Gaspar había nacido en el seno de una familia noble. Un verdadero privilegiado. Sin embargo, hay que precisar mucho las cosas. No pienses que este chico de trece años fue un «niño de papá», rodeado de comodidades y ventajas. Su padre, miembro de la elite asturiana como sus antepasados, debía mantener a muchos hijos. Sus rentas apenas le alcanzaban. Además, era costumbre que la herencia recayera solamente en el primogénito: el varón nacido en primer lugar. Los demás tenían que «buscarse la vida», hasta cierto punto. Las familias bien situadas, como la de Jovellanos, ayudaban a todos los demás hijos varones (los «segundones») a que ingresaran en la Iglesia, la Marina o el Ejército tras una fase de instrucción imprescindible para ello. Era costumbre en la familia de Jovellanos que los chicos hicieran carrera en la Iglesia y en la Marina. A Gaspar le tocó seguir la vida eclesiástica. Sin embargo, nuestro personaje nunca llegó a ser cura, ni nada parecido. Antes bien, primero se hizo juez, después ocupó diversos altos cargos del Reino, hasta que finalmente llegó a ministro…

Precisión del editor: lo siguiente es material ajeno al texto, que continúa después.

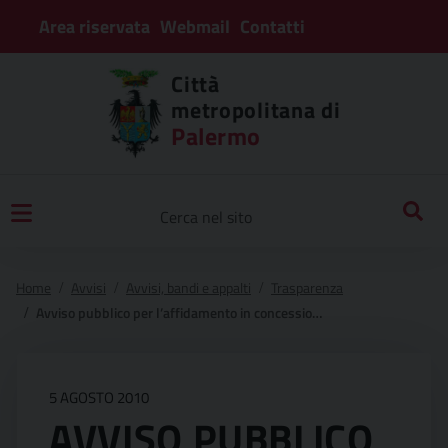
Area riservata
Webmail
Contatti
Città
metropolitana di
Palermo
Home
Avvisi
Avvisi, bandi e appalti
Trasparenza
Avviso pubblico per l’affidamento in concessione del servizio di installazione, manutenzione e rifornimento di n° 06 distributori automatici di bevande e/o merende, all’interno dei locali dell’istituto “artistico e professionale per ciechi” e succursale
5 AGOSTO 2010
AVVISO PUBBLICO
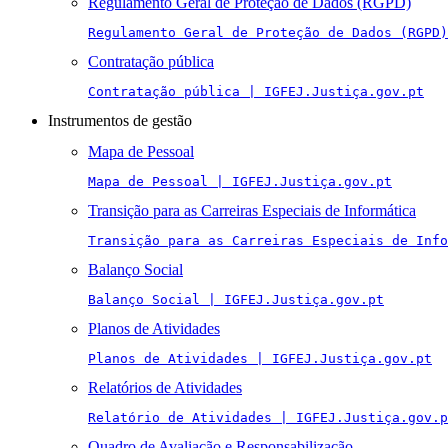
Regulamento Geral de Proteção de Dados (RGPD)
Regulamento Geral de Proteção de Dados (RGPD)
Contratação pública
Contratação pública | IGFEJ.Justiça.gov.pt
Instrumentos de gestão
Mapa de Pessoal
Mapa de Pessoal | IGFEJ.Justiça.gov.pt
Transição para as Carreiras Especiais de Informática
Transição para as Carreiras Especiais de Info
Balanço Social
Balanço Social | IGFEJ.Justiça.gov.pt
Planos de Atividades
Planos de Atividades | IGFEJ.Justiça.gov.pt
Relatórios de Atividades
Relatório de Atividades | IGFEJ.Justiça.gov.p
Quadro de Avaliação e Responsabilização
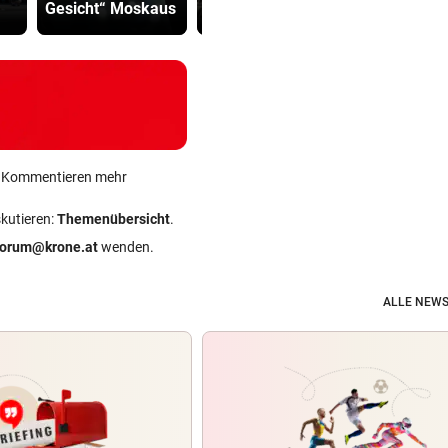
Gesicht“ Moskaus
vergessen“
Mitarbeiter
ein Kommentieren mehr
skutieren:
Themenübersicht
.
forum@krone.at
wenden.
ALLE NEWS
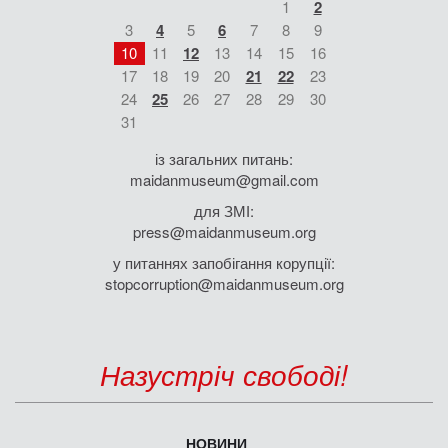
1
2
3
4
5
6
7
8
9
10
11
12
13
14
15
16
17
18
19
20
21
22
23
24
25
26
27
28
29
30
31
із загальних питань:
maidanmuseum@gmail.com
для ЗМІ:
press@maidanmuseum.org
у питаннях запобігання корупції:
stopcorruption@maidanmuseum.org
Назустріч свободі!
НОВИНИ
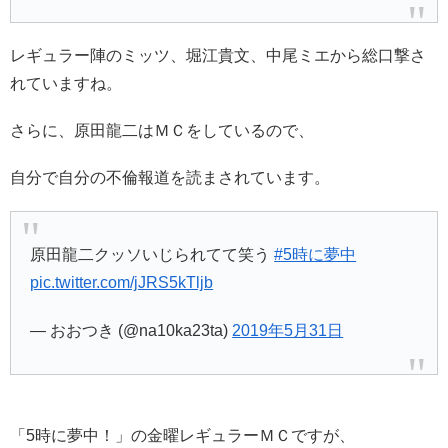
レギュラー陣のミッツ、堀江貴文、中尾ミエから総口撃さ
れていますね。
さらに、原田龍二はＭＣをしているので、
自分で自分の不倫報道を読まされています。
原田龍二クッソいじられてて笑う
#5時に夢中
pic.twitter.com/jJRS5kTljb
— おおつき (@na10ka23ta)
2019年5月31日
「
5時に夢中！」の金曜レギュラーＭＣですが、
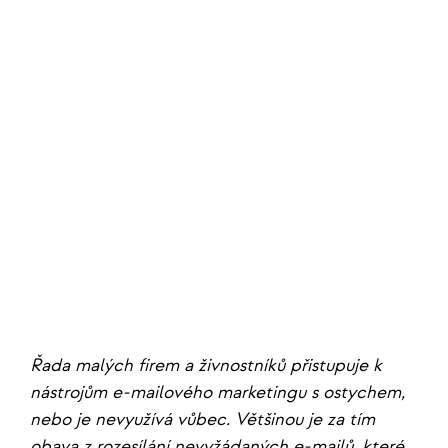
Řada malých firem a živnostníků přistupuje k
nástrojům e-mailového marketingu s ostychem,
nebo je nevyužívá vůbec. Většinou je za tím
obava z rozesílání nevyžádaných e-mailů, které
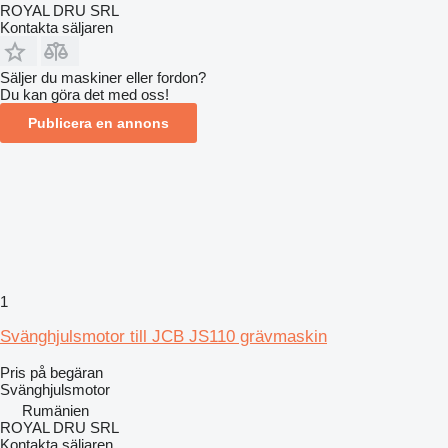
ROYAL DRU SRL
Kontakta säljaren
Säljer du maskiner eller fordon?
Du kan göra det med oss!
Publicera en annons
1
Svänghjulsmotor till JCB JS110 grävmaskin
Pris på begäran
Svänghjulsmotor
Rumänien
ROYAL DRU SRL
Kontakta säljaren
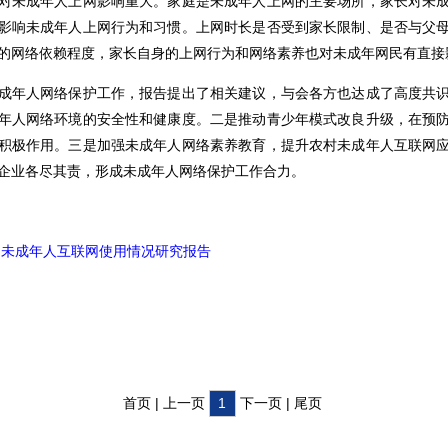
对未成年人上网影响重大。家庭是未成年人上网的主要场所，家长对未
影响未成年人上网行为和习惯。上网时长是否受到家长限制、是否与父
的网络依赖程度，家长自身的上网行为和网络素养也对未成年网民有直接
成年人网络保护工作，报告提出了相关建议，与会各方也达成
了
高度共
年人网络环境的安全性和健康度。
二是
推动青少年模式改良升级，在预
积极作用。
三是
加强未成年人网络素养教育，提升农村未成年人互联网
企业各尽其责，形成未成年人网络保护工作合力。
全国未成年人互联网使用情况研究报告
首页 | 上一页
1
下一页 | 尾页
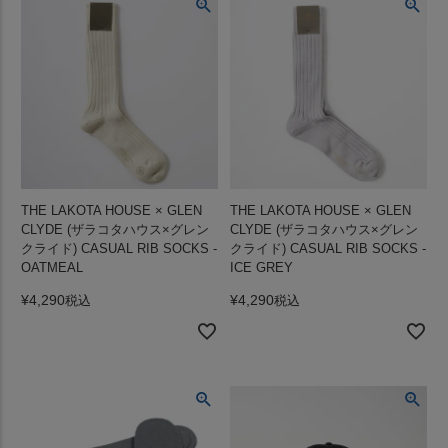
THE LAKOTA HOUSE × GLEN
THE LAKOTA HOUSE × GLEN
CLYDE (ザラコタハウス×グレン
CLYDE (ザラコタハウス×グレン
クライド) CASUAL RIB SOCKS -
クライド) CASUAL RIB SOCKS -
OATMEAL
ICE GREY
¥
4,290
¥
4,290
税込
税込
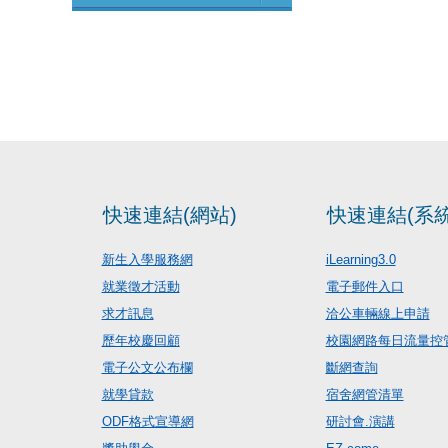
快速連結(網站)
快速連結(系統
新生入學服務網
iLearning3.0
就業徵才活動
電子郵件入口
求才訊息
洽公車輛線上申請
歷年校慶回顧
校園網路每日流量控
電子公文公布欄
斷網查詢
就學貸款
宿舍網管清單
ODF格式宣導網
研討會.演講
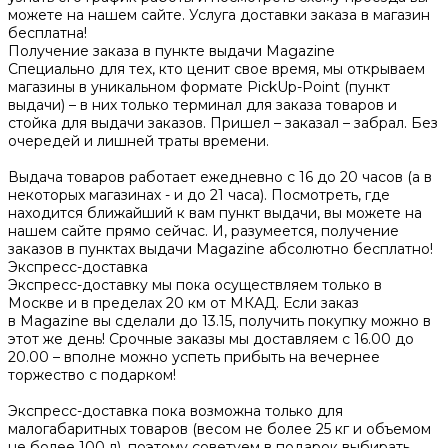
можете на нашем сайте. Услуга доставки заказа в магазин
бесплатна!
Получение заказа в пункте выдачи Magazine
Специально для тех, кто ценит свое время, мы открываем
магазины в уникальном формате PickUp-Point (пункт
выдачи) – в них только терминал для заказа товаров и
стойка для выдачи заказов. Пришел – заказал – забрал. Без
очередей и лишней траты времени.
Выдача товаров работает ежедневно с 16 до 20 часов (а в
некоторых магазинах - и до 21 часа). Посмотреть, где
находится ближайший к вам пункт выдачи, вы можете на
нашем сайте прямо сейчас. И, разумеется, получение
заказов в пунктах выдачи Magazine абсолютно бесплатно!
Экспресс-доставка
Экспресс-доставку мы пока осуществляем только в
Москве и в пределах 20 км от МКАД. Если заказ
в Magazine вы сделали до 13.15, получить покупку можно в
этот же день! Срочные заказы мы доставляем с 16.00 до
20.00 – вполне можно успеть прибыть на вечернее
торжество с подарком!
Экспресс-доставка пока возможна только для
малогабаритных товаров (весом не более 25 кг и объемом
не более 100 л), поэтому советуем в подарок выбирать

He querido describir el punto de arranque, la célula germinal, de aquel brillante asturiano y español que fue Jovellanos. El resto, es cosa conocida. No se le puede considerar «filósofo», pero sí un intelectual profundamente comprometido con la Tradición. No fue un liberal, aunque tuvo amigos liberales (más amigos ingleses que franceses, dicho sea de paso). Con la invasión de Napoleón se le quiso reclutar entre los «afrancesados». Pero mi paisano, Jovino, como le llamamos en Asturias, no valía para ser traidor. Su postura política fue la defensa de la «Constitución Histórica». Ni el Principado (la Patria chica) ni las Españas (el Reino y el Imperio) necesitaban de un puñado de leguleyos redactando un texto constitucional, ni menos aún precisaban de la chatarra llamada «progreso», envuelta en la sangre de las guillotinas. Ya teníamos lo que los extranjeros nos querían dar. Y lo teníamos nuestro, sin napoleones ni robespierres: de larga data. La propia Reconquista les había dado a los españoles todas sus libertades y fueros, su propio entramado Constitucional. Los liberales siempre quisieron adueñarse de Jovellanos. Pero el «reformista» que siempre fue, también pasará a la historia como adalid de la Tradición. Ambas posiciones no son incompatibles, y valgan estas líneas para homenajear a mi paisano.